EURO: 99 Problems
The Euro is starting to look very vulnerable in the wake of recent data on inflation and money growth. Additionally short term interbank rates are on the rise, meanwhile periphery bond spreads have plunged to multi year lows. In the past four months, Ireland, Portugal and Greece have all returned to capital markets and have sold bonds at yields that would imply the European debt crisis has completely abated. On the economic growth side, the recent purchasing manager sentiment indexes have been positive showing that growth is still continuing at a moderate pace. While these positive releases on economic sentiment show that the Eurozone recovery is proceeding, the decline in prices and the money supply are a significant threat.
Periphery Debt Overvalued-
Market pundits seem to believe that Draghi’s July 2012 promise to do “Whatever it Takes to save the Euro” was the catalyst that fixed the Euro crisis. It is debatable whether Draghi actually fixed anything, even though he loves to pat himself on the back for saving the day. Nearly 3 trillion dollars in monetary expansion has been undertaken by the Fed, BOJ and PBoC over the last 18 months that stormed into Eurozone bond markets and sparked a massive rally in periphery debt. Relative to US government bonds, there is not much value left in periphery debt and these assets could already be fairly valued.
Given this dynamic of external easing fueling out performance in periphery stocks and bonds, the Eurozone is particularly vulnerable to a global tightening in credit. Countries like France and Italy that have lagged in their reforms, and still rely heavily on external capital are especially exposed. Central banks are already reducing the size or pace of balance sheet growth as the Fed slows QE, LTRO loans are repaid and China FX reserve growth slows (Chinese banks are also reducing lending to risky countries).
Rising Money Market Rates-
The issues Mario Draghi has harped on repeatedly this year are a prolonged period of low inflation and an unwarranted rise in money market rates. Overnight money market rates have been on the rise over the past two weeks as seen below. This rise in overnight lending is especially harmful to periphery banks that are more likely to be funding themselves on a short overnight basis. As banks repay LTRO loans, excess liquidity in the Eurosystem has fallen below the important psychological mark of 100bn.
EONIA(overnight lending rate) has fixed above the ECB’s overnight cash rate of 0.25% several times in the past week, which represents a clear malfunction in transmission of the ECB’s policy.
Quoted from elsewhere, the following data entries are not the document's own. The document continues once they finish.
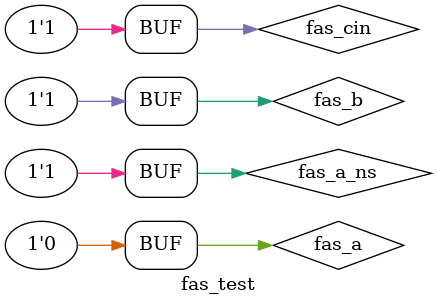
<source format=sv>
module fas_test;

// Put your code here
// ------------------
    logic fas_a;
    logic fas_b;
    logic fas_cin;
    logic fas_a_ns;
    logic fas_s;
    logic fas_cout;

    fas uut(
        .a(fas_a),
        .b(fas_b),
        .cin(fas_cin),
        .a_ns(fas_a_ns),
        .s(fas_s),
        .cout(fas_cout)
    );

    initial begin
        // 0 - 40
        // 1,1,1,1 -> 1,1
        fas_a = 1'b1;
        fas_b = 1'b1;
        fas_cin = 1'b1;
        fas_a_ns = 1'b1;

        // fas needs 30ns to stabilize
        // 40 - 80
        // 0,1,1,0 -> 0,1
        #40
        fas_a = 1'b0;
        fas_b = 1'b1;
        fas_cin = 1'b1;
        fas_a_ns = 1'b0;

        // 80 - 120
        // 1,1,1,0 -> 1,1
        #40
        fas_a = 1'b1;
        fas_b = 1'b1;
        fas_cin = 1'b1;
        fas_a_ns = 1'b0;

        // 120 - 160
        // 1,0,0,1 -> 0,1
        #40
        fas_a = 1'b1;
        fas_b = 1'b0;
        fas_cin = 1'b0;
        fas_a_ns = 1'b1;

        // 160 - 200
        // 0,1,1,1 -> 1,0
        #40
        fas_a = 1'b0;
        fas_b = 1'b1;
        fas_cin = 1'b1;
        fas_a_ns = 1'b1;

        // safety wait for easy testing
        #40;

    end

// End of your code

endmodule
</source>
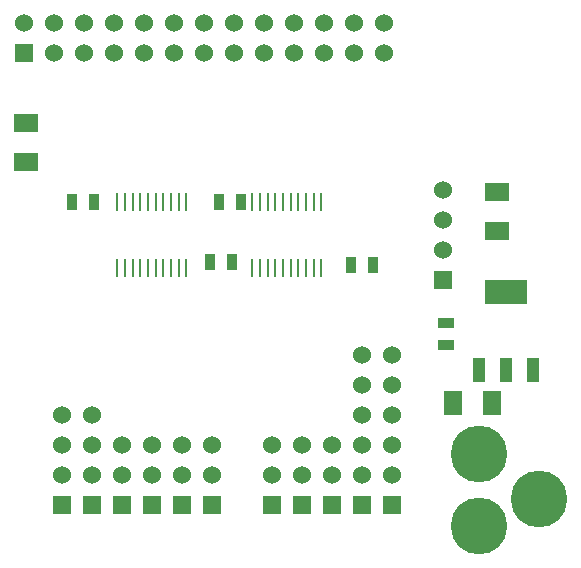
<source format=gts>
G04 (created by PCBNEW (2013-04-19 BZR 4011)-stable) date 30/06/2014 16:58:49*
%MOIN*%
G04 Gerber Fmt 3.4, Leading zero omitted, Abs format*
%FSLAX34Y34*%
G01*
G70*
G90*
G04 APERTURE LIST*
%ADD10C,0*%
%ADD11R,0.06X0.06*%
%ADD12C,0.06*%
%ADD13R,0.08X0.06*%
%ADD14R,0.00984252X0.0610236*%
%ADD15R,0.144X0.08*%
%ADD16R,0.04X0.08*%
%ADD17R,0.06X0.08*%
%ADD18C,0.189*%
%ADD19R,0.055X0.035*%
%ADD20R,0.035X0.055*%
G04 APERTURE END LIST*
G54D10*
G54D11*
X728Y-1917D03*
G54D12*
X728Y-917D03*
X1728Y-1917D03*
X1728Y-917D03*
X2728Y-1917D03*
X2728Y-917D03*
X3728Y-1917D03*
X3728Y-917D03*
X4728Y-1917D03*
X4728Y-917D03*
X5728Y-1917D03*
X5728Y-917D03*
X6728Y-1917D03*
X6728Y-917D03*
X7728Y-1917D03*
X7728Y-917D03*
X8728Y-1917D03*
X8728Y-917D03*
X9728Y-1917D03*
X9728Y-917D03*
X10728Y-1917D03*
X10728Y-917D03*
X11728Y-1917D03*
X11728Y-917D03*
X12728Y-1917D03*
X12728Y-917D03*
G54D11*
X3000Y-17000D03*
G54D12*
X3000Y-16000D03*
X3000Y-15000D03*
X3000Y-14000D03*
G54D11*
X4000Y-17000D03*
G54D12*
X4000Y-16000D03*
X4000Y-15000D03*
G54D11*
X6000Y-17000D03*
G54D12*
X6000Y-16000D03*
X6000Y-15000D03*
G54D11*
X9000Y-17000D03*
G54D12*
X9000Y-16000D03*
X9000Y-15000D03*
G54D11*
X11000Y-17000D03*
G54D12*
X11000Y-16000D03*
X11000Y-15000D03*
G54D11*
X7000Y-17000D03*
G54D12*
X7000Y-16000D03*
X7000Y-15000D03*
G54D11*
X10000Y-17000D03*
G54D12*
X10000Y-16000D03*
X10000Y-15000D03*
G54D11*
X13000Y-17000D03*
G54D12*
X13000Y-16000D03*
X13000Y-15000D03*
X13000Y-14000D03*
X13000Y-13000D03*
X13000Y-12000D03*
G54D13*
X16500Y-7850D03*
X16500Y-6550D03*
G54D11*
X2000Y-17000D03*
G54D12*
X2000Y-16000D03*
X2000Y-15000D03*
X2000Y-14000D03*
G54D11*
X5000Y-17000D03*
G54D12*
X5000Y-16000D03*
X5000Y-15000D03*
G54D11*
X12000Y-17000D03*
G54D12*
X12000Y-16000D03*
X12000Y-15000D03*
X12000Y-14000D03*
X12000Y-13000D03*
X12000Y-12000D03*
G54D14*
X8338Y-9102D03*
X8604Y-9102D03*
X8860Y-9102D03*
X9116Y-9102D03*
X9372Y-9102D03*
X9627Y-9102D03*
X9883Y-9102D03*
X10139Y-9102D03*
X10395Y-9102D03*
X10651Y-9102D03*
X10651Y-6897D03*
X10395Y-6897D03*
X10139Y-6897D03*
X9883Y-6897D03*
X9627Y-6897D03*
X9372Y-6897D03*
X9116Y-6897D03*
X8860Y-6897D03*
X8604Y-6897D03*
X8348Y-6897D03*
X3838Y-9102D03*
X4104Y-9102D03*
X4360Y-9102D03*
X4616Y-9102D03*
X4872Y-9102D03*
X5127Y-9102D03*
X5383Y-9102D03*
X5639Y-9102D03*
X5895Y-9102D03*
X6151Y-9102D03*
X6151Y-6897D03*
X5895Y-6897D03*
X5639Y-6897D03*
X5383Y-6897D03*
X5127Y-6897D03*
X4872Y-6897D03*
X4616Y-6897D03*
X4360Y-6897D03*
X4104Y-6897D03*
X3848Y-6897D03*
G54D15*
X16800Y-9900D03*
G54D16*
X16800Y-12500D03*
X17700Y-12500D03*
X15900Y-12500D03*
G54D17*
X16350Y-13600D03*
X15050Y-13600D03*
G54D13*
X800Y-4250D03*
X800Y-5550D03*
G54D11*
X14700Y-9500D03*
G54D12*
X14700Y-8500D03*
X14700Y-7500D03*
X14700Y-6500D03*
G54D18*
X15900Y-17700D03*
X15900Y-15300D03*
X17900Y-16800D03*
G54D19*
X14800Y-10925D03*
X14800Y-11675D03*
G54D20*
X7975Y-6900D03*
X7225Y-6900D03*
X3075Y-6900D03*
X2325Y-6900D03*
X12375Y-9000D03*
X11625Y-9000D03*
X7675Y-8900D03*
X6925Y-8900D03*
M02*

</source>
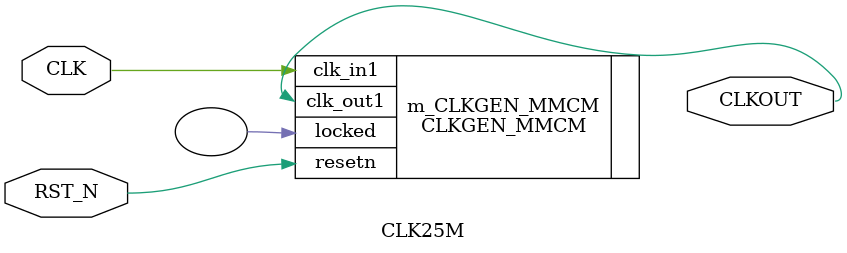
<source format=v>

`timescale  1ns/1ps

module CLK25M(
    // 
    input   wire                            CLK,
    input   wire                            RST_N,
    output  wire                            CLKOUT
);

    CLKGEN_MMCM     m_CLKGEN_MMCM ( .clk_in1(CLK), .resetn(RST_N), .clk_out1(CLKOUT), .locked() );

endmodule

</source>
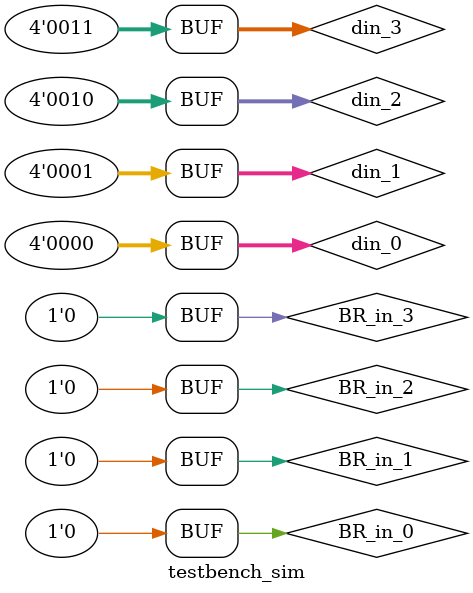
<source format=v>
`timescale 1ns / 1ps


module testbench_sim();
reg [3:0]din_0, din_1, din_2, din_3;
reg BR_in_0, BR_in_1, BR_in_2, BR_in_3;
wire [3:0] dbus_out;
wire BG,BG_0,BG_1,BG_2,BG_3,BS_0,BS_1,BS_2,BS_3,BR_0,BR_1,BR_2,BR_3;
top_link ut0(
    .din_0(din_0), 
    .din_1(din_1), 
    .din_2(din_2), 
    .din_3(din_3), 
    .BR_in_0(BR_in_0), 
    .BR_in_1(BR_in_1), 
    .BR_in_2(BR_in_2), 
    .BR_in_3(BR_in_3),
    .dbus_out(dbus_out),
    .BG(BG),
    .BG_0(BG_0),
    .BG_1(BG_1),
    .BG_2(BG_2),
    .BG_3(BG_3),
    .BS_0(BS_0),
    .BS_1(BS_1),
    .BS_2(BS_2),
    .BS_3(BS_3),
    .BR_0(BR_0),
    .BR_1(BR_1),
    .BR_2(BR_2),
    .BR_3(BR_3)
    ); 

initial begin
    #10 din_0 = 4'b0000;
        din_1 = 4'b0001;
        din_2 = 4'b0010;
        din_3 = 4'b0011;
        
    #50 BR_in_0 = 0;
        BR_in_1 = 0;
        BR_in_2 = 1;
        BR_in_3 = 1;
    #50 BR_in_2 = 0;
    #50 BR_in_3 = 0; 
       
    #50 BR_in_0 = 0;
        BR_in_1 = 1;
        BR_in_2 = 1;
        BR_in_3 = 0;
    #50 BR_in_1 = 0;    
    #50 BR_in_2 = 0;
//    #50 BR_in_2 = 0;
//    #50 BR_in_3 = 0;
    
    #50 BR_in_0 = 0;
        BR_in_1 = 1;
        BR_in_2 = 0;
        BR_in_3 = 1;
    #50 BR_in_1 = 0;
    #50 BR_in_3 = 0;

        
end
endmodule

</source>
Mr.Draghi also likes to pat himself on the back for the ECB’s genius forward guidance not allowing short tenor money market volatility to propagate down the interest rate curve to the 1 year rate. I am guessing that self congratulating session won’t be going on at next week’s meeting as for the first time in months longer tenor Euribor rates are starting to tick up. 3 ,6 and 12 month rates have been on the rise during the last 2 weeks of the entire curve moving higher, lead by sharp moves up in EONIA. See the graph below:
This morning’s Flash CPI estimate missed expectations at 0.7% vs 0.8% expected. Low inflation continues and the pressure is building on the ECB to ease policy. The central bank has attributed much of the decline in inflation to falling food and energy prices, however the caveat here is that those items (commodities bought on futures exchanges) are mostly priced in US dollars. The rising EUR is the culprit behind falling energy and food prices, and rightfully so Draghi is becoming more willing to blame the inflation problem on the strong exchange rate. The Eurozone is also the most vulnerable victim of China’s new policy of exporting deflation by devaluing the Yuan. The Chinese currency has fallen around 3% since February, which is surely having an effect on import prices in the Euro area as seen by German import prices since March. Contracting lending and rising money market rates also will feed through into lower inflation and a tighter money supply.
Contracting Lending –
Private loan growth continues to bump along near recent lows as Euro zone banks reel back lending in the face of ECB stress tests that will begin next month. Draghi has personally attributed the fall in lending to banks changing their behavior as they clean up their balance sheets in anticipation of the Asset Quality Review (stress test.) It is possible that the ECB sees this fall in lending as a temporary side effect of such a stringent analysis of bank assets. Contractions in lending are also due to a post crisis decline in asset backed loan securitization, something that the ECB has discussed extensively.
Overall the Eurozone has a plethora of problems. Mario Draghi can ease policy based on any of the usual suspects, low inflation, unwarranted rises in money market rates or contracting lending. While these are all significant issues in their own right, the main issue here is that the Eurozone has effectively been the biggest beneficiary of the unprecedented amount of monetary easing that has occurred since late 2012. The gains in periphery bond markets have boosted confidence in those economies, and helped banks repair their balance sheets. As the Fed reduces QE, the PBoC FX reserve accumulation slows, LTROs are fully repaid and the Bank of Japan waffles on increasing its QE…. the Eurozone periphery bond market stands to be the most vulnerable and overvalued asset in the game. The ECB now needs to implement its own easing program, up until now everyone else has done the heavy lifting for them.